## ACTIONS TO TAKE:
1/ In the account of the memorial service, write out the text between "It was good" and "both eight. Blessed?", inclusive, swapping "programs" for "booklets".
2/ For each statement below, say yes or no according to the account of the memorial service, and quote the words from it that decide the answer: (a) J handed out white roses at the service. (b) The boys' names were read aloud during the reading of names. (c) The writer placed the two roses on stones.
PASSAGE PROVIDED: Begin
It was good that he didn't go. There was plenty of god talk. Four or five readings. J, my grief counselor was there, handing out the programs and the readings. She's so good. She knew not to give me one. There was one verse about Nathan and seeing his dead son or something? I don't know, I just hear in my head "seeing his son dead," "seeing my dead son." Christ on a bike. Oh, and my favorite bit was "blessed are the mourners." Blessed? What?? How did I get so lucky to be blessed? The minister said he had a stillborn son. He talked about grieving his mother, a cousin who died when they were both eight. Blessed?
I really don't understand. I mean, I guess I understand, but I really don't appreciate it. Screw you. Bless this.
And I know C would have stalked off cursing. It just made me cry more. I got through the service, there were other parts that were okay. The reading of names (as requested by parents) was very sad. I didn't rsvp so they didn't read the boys' names. If they had, I would have just been a freaking, sobbing mess. J, who lost a little girl at 20 weeks almost 30 years ago, handed out white roses. People placed them on stones. She gave me two roses, one for each of my sons. I didn't place them. I didn't want to let go of them. One of the nurses sang, someone brought a therapy dog. It was nice to see people, but so sad, too. Someone said this was the biggest turnout they'd had in a long time. Some there were older sibs of a lost baby. There were probably 3 kids around 7 to 10 years old.
PASSAGE PROVIDED: End
DATA PROVIDED: Begin
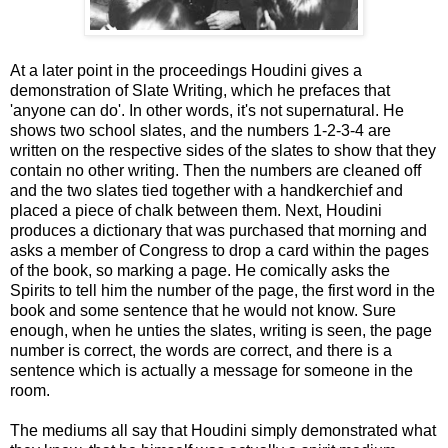
At a later point in the proceedings Houdini gives a
demonstration of Slate Writing, which he prefaces that
'anyone can do'. In other words, it's not supernatural. He
shows two school slates, and the numbers 1-2-3-4 are
written on the respective sides of the slates to show that they
contain no other writing. Then the numbers are cleaned off
and the two slates tied together with a handkerchief and
placed a piece of chalk between them. Next, Houdini
produces a dictionary that was purchased that morning and
asks a member of Congress to drop a card within the pages
of the book, so marking a page. He comically asks the
Spirits to tell him the number of the page, the first word in the
book and some sentence that he would not know. Sure
enough, when he unties the slates, writing is seen, the page
number is correct, the words are correct, and there is a
sentence which is actually a message for someone in the
room.
The mediums all say that Houdini simply demonstrated what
DATA PROVIDED: End
## ANSWERS IN ORDER:
1/
It was good that he didn't go. There was plenty of god talk. Four or five readings. J, my grief counselor was there, handing out the booklets and the readings. She's so good. She knew not to give me one. There was one verse about Nathan and seeing his dead son or something? I don't know, I just hear in my head "seeing his son dead," "seeing my dead son." Christ on a bike. Oh, and my favorite bit was "blessed are the mourners." Blessed? What?? How did I get so lucky to be blessed? The minister said he had a stillborn son. He talked about grieving his mother, a cousin who died when they were both eight. Blessed?

2/
(a) Yes: "J, who lost a little girl at 20 weeks almost 30 years ago, handed out white roses."
(b) No: "I didn't rsvp so they didn't read the boys' names."
(c) No: "I didn't place them."